What you have to do ::
Answer these questions using the Bellabeat case study below:
1. How many phases make up the data analysis process, and what are they?
2. In what year was Bellabeat founded, and by whom?
3. How many eligible Fitbit users consented to submit their personal tracker data?

Provided passage ::
+ + +

# How Can a Wellness Technology Company Play It Smart?

#### Author: Luiza Nazarkulova | Jan 2021

In [None]:
import os
from IPython.display import Image
Image(filename="../input/bellebeat/tg_image_3424401971.jpeg")

# 1. ASK
 ## Description
 This is a case study for my capstone project that I completed as part of the Google Data Analytics Certificate. In this project I am going to analyze customer data to help advance business goals for Bellabeat, a high-tech company that develops health-focused smart products for women. The process of this data analysis consists of 6 phases: ask, prepare, process, analyze, share, and act. 

### Background:
Bellabeat is the go-to wellness brand for women with an ecosystem of products and services focused on women’s health. The company is headquartered in San Francisco and has offices in Zagreb, San Francisco and London. It was founded in 2013 by Sandro Mur and Urška Sršen. 

### Business Task
 Analyze FitBit Fitness Tracker Data to gain insights into how consumers are using the FitBit app and discover trends and insights for Bellabeat marketing strategy.
### Key Stakeholders: 
*  Urška Sršen: Bellabeat’s cofounder and Chief Creative Officer.
*  Bellabeat marketing analytics team: A team of data analysts responsible for collecting, analyzing, and reporting data that helps guide Bellabeat’s marketing strategy.

### Deliverables:
*  A clear summary of the business task
*  A description of all data sources used
*  Documentation of any cleaning or manipulation of data
*  A summary of analysis
*  Supporting visualizations and key findings
*  High-level content recommendations based on the analysis

# 2. Prepare
## Data Source:
*  The data used in this data analysis comes from [FitBit Fitness Tracker Data](https://www.kaggle.com/arashnic/fitbit), that is publicly available on Kaggle.
*  This dataset generated by respondents to a distributed survey via Amazon Mechanical Turk between 03.12.2016-05.12.2016. 
* 30 eligible Fitbit users consented to the submission of personal tracker data, including minute-level output for physical activity, heart rate, and sleep monitoring. 



## Limitations of the given data set:
 - The size of the sample population (30 respondents) is not representative of the entire target group and might be insufficient for reliable statistical analysis
 - Time constraints- data sets date back to 2016.This might be outdated since variables could've changed since that year
 - Collected from 3rd party, which again might not be reliable.
 Thus, the data used in this analysis is not good quality data and might not produce the most accurate results.


# 3. Process
*  In this case study, I am using Python to clean and analyze the data.

+ + +

Extracted data ::
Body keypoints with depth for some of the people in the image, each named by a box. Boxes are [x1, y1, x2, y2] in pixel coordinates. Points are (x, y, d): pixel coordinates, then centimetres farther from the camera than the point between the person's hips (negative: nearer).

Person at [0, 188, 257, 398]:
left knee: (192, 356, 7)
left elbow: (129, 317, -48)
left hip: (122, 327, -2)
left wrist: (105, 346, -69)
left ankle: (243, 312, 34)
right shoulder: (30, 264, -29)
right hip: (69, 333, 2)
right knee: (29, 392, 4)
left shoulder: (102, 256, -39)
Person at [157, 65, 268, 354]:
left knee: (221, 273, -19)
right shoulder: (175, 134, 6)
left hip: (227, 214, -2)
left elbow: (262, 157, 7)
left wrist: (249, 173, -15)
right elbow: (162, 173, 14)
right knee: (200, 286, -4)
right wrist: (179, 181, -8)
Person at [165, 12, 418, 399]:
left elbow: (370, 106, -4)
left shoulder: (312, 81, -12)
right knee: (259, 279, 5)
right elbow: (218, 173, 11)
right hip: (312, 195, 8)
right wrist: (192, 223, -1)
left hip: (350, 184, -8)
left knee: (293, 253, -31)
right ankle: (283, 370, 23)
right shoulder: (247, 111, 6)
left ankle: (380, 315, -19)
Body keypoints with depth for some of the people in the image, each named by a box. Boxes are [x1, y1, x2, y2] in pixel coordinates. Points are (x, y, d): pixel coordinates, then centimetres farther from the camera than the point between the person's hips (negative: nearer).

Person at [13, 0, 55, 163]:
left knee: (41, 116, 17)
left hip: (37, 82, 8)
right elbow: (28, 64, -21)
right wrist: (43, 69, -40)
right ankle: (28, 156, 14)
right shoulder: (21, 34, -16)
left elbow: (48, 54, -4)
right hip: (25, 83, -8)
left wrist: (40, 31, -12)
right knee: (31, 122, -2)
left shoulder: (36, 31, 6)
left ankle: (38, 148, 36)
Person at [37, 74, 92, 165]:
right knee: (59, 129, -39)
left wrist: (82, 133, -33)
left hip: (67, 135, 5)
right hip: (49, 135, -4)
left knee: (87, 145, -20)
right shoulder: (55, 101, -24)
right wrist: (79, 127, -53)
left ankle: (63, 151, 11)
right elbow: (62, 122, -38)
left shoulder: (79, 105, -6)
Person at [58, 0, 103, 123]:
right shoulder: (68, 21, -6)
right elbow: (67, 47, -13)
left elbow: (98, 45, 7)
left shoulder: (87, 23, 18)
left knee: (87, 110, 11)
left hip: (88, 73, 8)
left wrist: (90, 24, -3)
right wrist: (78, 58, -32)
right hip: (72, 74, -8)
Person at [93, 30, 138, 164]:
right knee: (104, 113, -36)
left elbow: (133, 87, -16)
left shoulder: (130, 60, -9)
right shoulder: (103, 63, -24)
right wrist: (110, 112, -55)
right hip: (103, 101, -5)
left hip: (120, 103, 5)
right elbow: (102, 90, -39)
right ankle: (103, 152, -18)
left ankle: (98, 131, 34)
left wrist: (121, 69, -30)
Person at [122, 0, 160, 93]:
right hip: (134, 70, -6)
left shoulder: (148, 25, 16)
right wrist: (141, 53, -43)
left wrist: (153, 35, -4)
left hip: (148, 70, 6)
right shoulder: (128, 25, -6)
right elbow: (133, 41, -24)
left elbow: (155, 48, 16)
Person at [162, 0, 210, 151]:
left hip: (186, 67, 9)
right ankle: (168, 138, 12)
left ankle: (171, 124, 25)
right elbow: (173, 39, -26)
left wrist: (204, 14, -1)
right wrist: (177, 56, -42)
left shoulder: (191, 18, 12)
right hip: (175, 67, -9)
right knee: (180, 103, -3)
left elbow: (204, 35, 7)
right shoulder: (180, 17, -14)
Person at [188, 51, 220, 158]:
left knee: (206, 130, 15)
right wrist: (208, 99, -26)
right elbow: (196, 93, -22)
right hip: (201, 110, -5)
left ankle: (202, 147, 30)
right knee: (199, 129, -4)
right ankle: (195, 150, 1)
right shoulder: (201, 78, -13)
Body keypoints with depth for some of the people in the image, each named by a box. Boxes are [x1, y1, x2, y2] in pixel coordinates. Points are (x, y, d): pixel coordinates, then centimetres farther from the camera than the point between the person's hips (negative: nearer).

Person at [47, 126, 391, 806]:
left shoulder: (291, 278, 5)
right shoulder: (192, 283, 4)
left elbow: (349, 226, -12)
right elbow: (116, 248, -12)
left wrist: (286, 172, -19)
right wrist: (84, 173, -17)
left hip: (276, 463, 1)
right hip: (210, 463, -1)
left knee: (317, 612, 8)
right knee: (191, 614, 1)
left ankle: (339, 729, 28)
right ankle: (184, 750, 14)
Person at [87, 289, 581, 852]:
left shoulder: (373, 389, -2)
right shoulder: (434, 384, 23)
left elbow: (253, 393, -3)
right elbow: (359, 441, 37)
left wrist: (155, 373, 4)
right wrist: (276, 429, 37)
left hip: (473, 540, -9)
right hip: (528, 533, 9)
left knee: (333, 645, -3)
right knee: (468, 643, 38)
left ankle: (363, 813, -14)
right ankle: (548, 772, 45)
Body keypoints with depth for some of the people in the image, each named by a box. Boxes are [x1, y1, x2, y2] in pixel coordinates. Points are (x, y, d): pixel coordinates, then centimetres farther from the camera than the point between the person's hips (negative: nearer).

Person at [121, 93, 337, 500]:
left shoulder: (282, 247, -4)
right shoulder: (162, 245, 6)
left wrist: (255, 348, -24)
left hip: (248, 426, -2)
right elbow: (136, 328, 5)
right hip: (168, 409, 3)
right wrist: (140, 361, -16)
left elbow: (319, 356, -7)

+ + +

Task solution ::
1. Six: ask, prepare, process, analyze, share, and act.
2. 2013, by Sandro Mur and Urška Sršen.
3. 30.